- Job item -
Return the following lines without any changes.

- Page-level text extractions -
----

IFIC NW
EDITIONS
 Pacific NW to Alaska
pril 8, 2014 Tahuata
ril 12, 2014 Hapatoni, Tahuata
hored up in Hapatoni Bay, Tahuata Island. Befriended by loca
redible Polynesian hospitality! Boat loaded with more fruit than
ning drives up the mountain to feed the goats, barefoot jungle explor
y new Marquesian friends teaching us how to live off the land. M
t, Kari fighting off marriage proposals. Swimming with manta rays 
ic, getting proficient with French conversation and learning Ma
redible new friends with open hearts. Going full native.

----

- Solution for this exercise -
IFIC NW
EDITIONS
 Pacific NW to Alaska
pril 8, 2014 Tahuata
ril 12, 2014 Hapatoni, Tahuata
hored up in Hapatoni Bay, Tahuata Island. Befriended by loca
redible Polynesian hospitality! Boat loaded with more fruit than
ning drives up the mountain to feed the goats, barefoot jungle explor
y new Marquesian friends teaching us how to live off the land. M
t, Kari fighting off marriage proposals. Swimming with manta rays 
ic, getting proficient with French conversation and learning Ma
redible new friends with open hearts. Going full native.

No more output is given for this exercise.